The future of enforcement is uncertain as the Rule is currently being challenged in the courts on constitutional grounds. Reporting requirements have been paused for certain entities following an injunction issued by the Northern District of Alabama on March 1, 2024, which ruled the CTA unconstitutional because it exceeds Congress’s enumerated powers. With this and other cases challenging the validity of the Rule making their way through the courts, what should companies do in the meantime? Given the uncertainty about the constitutionality of the Rule and future enforcement, we recommend the following:

  • New entities formed or registered on or after January 1, 2024, and before January 1, 2025, should comply with the applicable reporting requirements and make their filings within 90 calendar days after formation or registration.
  • Existing entities formed or registered prior to January 1, 2024, should wait until the fall to begin their compliance efforts.

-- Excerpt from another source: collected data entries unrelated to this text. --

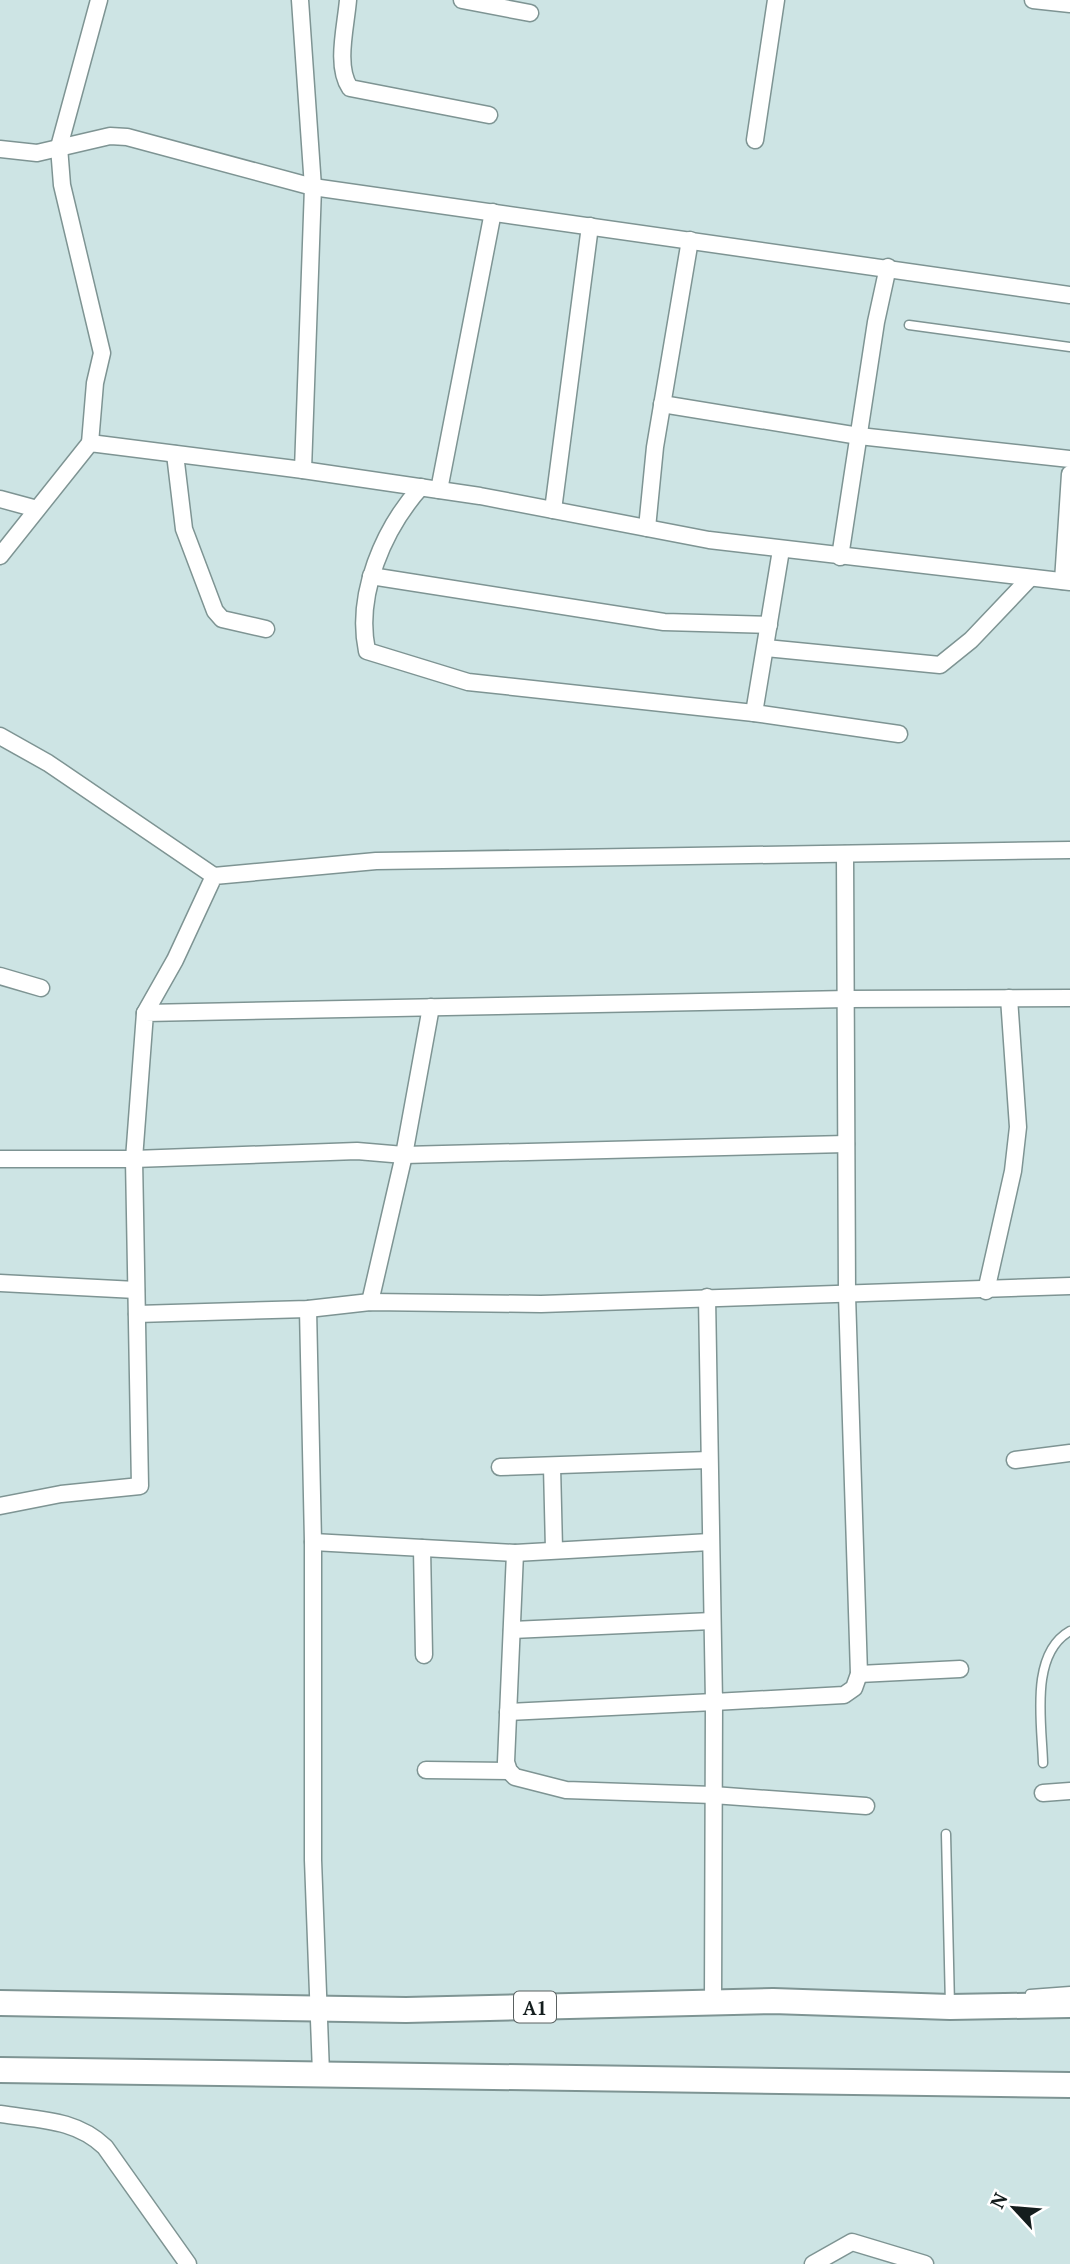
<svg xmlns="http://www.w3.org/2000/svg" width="1070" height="2264" viewBox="0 0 1070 2264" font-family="'PT Serif',serif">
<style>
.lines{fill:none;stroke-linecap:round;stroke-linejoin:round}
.service-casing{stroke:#7e9493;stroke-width:11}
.minor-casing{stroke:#7e9493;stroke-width:19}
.primary-casing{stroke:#7e9493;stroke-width:28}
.service{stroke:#fff;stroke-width:8}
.minor{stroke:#fff;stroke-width:16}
.primary{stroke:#fff;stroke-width:24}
.labels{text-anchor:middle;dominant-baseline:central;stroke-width:6;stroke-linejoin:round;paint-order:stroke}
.shield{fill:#fff;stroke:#5a6161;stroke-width:2}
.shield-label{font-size:19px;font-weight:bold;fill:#141d1d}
</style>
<rect width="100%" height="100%" fill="#cde4e4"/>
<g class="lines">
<defs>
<g id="service">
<polyline points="909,325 1070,347"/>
<path d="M1043 1763C1042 1724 1029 1654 1070 1631"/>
<polyline points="946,1834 950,2006"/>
<polyline points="1030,1994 1070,1991"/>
</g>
<g id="minor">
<path d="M348 0C346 26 335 66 350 88L489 115"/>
<polyline points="462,0 530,13"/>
<polyline points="1033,0 1070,4"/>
<polyline points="755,140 776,0"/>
<polyline points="0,149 37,153 110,136 127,137 313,187 1070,295"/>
<polyline points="662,404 859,436 1070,459"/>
<polyline points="90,443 95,383 102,353 62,185 59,147 99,0"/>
<polyline points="175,454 184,529 215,611 222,619 266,629"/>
<polyline points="303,470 480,496 709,540 1070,582"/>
<path d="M421 487C384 528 355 594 367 651L468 682 754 713 899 734"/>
<polyline points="439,490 493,212"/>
<polyline points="0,499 37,509"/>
<polyline points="553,510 590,226"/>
<polyline points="647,528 655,447 690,240"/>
<polyline points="0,556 90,443 303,470 313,187 300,0"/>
<polyline points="840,557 876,322 888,267"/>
<polyline points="371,576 664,622 769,625"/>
<polyline points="1063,581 1070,474"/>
<polyline points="766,648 940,665 971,640 1030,578"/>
<polyline points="754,713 781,550"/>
<polyline points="0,736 48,763 214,876"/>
<polyline points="0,976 41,988"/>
<polyline points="145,1013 175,960 214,876 376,861 1070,850"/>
<polyline points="0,1159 134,1159 357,1151 404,1155 846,1144"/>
<polyline points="0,1283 136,1290"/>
<polyline points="986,1291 1013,1171 1018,1127 1009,998"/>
<polyline points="707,1297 714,1702 844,1695 854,1688 859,1674 847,1295 845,854"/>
<polyline points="370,1302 404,1155 431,1007"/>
<polyline points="308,1309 313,1542 313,1860 321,2073"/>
<polyline points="137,1314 308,1309 370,1302 541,1304 1070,1286"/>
<polyline points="1015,1460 1070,1453"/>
<polyline points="552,1466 554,1549"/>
<polyline points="500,1467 709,1460"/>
<polyline points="0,1506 61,1494 140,1486 134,1159 145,1013 847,999 1070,998"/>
<polyline points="313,1542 515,1553 710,1542"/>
<polyline points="422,1548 424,1655"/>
<polyline points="515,1553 506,1762 509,1771 515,1777 566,1790 713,1795 866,1806"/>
<polyline points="512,1630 712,1621"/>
<polyline points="859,1674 960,1669"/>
<polyline points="508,1712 714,1702 713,2002"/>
<polyline points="426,1770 509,1771"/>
<polyline points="1043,1793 1070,1791"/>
<path d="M0 2114C39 2120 76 2119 105 2147L188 2264"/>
<polyline points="813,2264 852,2242 925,2264"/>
</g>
<g id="primary">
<polyline points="0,2003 406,2010 773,2001 950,2007 1070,2005"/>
<polyline points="0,2070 1070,2085"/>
</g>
</defs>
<use href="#service" class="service-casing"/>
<use href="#minor" class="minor-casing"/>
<use href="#primary" class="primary-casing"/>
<use href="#service" class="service"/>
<use href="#minor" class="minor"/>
<use href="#primary" class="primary"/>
</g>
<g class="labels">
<rect class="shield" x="514" y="1991.5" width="42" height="31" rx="5"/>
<g class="shield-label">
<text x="535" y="2007">A1</text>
</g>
</g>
<g transform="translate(1014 2208) rotate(296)" stroke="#ffffff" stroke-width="5" paint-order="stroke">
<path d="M0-5L12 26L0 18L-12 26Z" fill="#141d1d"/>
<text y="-10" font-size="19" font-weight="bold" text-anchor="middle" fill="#141d1d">N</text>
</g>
</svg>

This will allow time for further legal challenges or administrative guidance to develop without prematurely expending resources in the event the Rule is modified or suspended.

Every entity organized under U.S. law or registered to do business in the U.S. will need to determine (i) whether it is exempt from reporting requirements and (ii) if not, what information it must report. Companies with simple management and ownership structures may be able to navigate the filing on their own. However, where complex management or ownership structures or uncertainty about determinations of beneficial ownership or substantial control exist, an attorney can help you avoid missteps.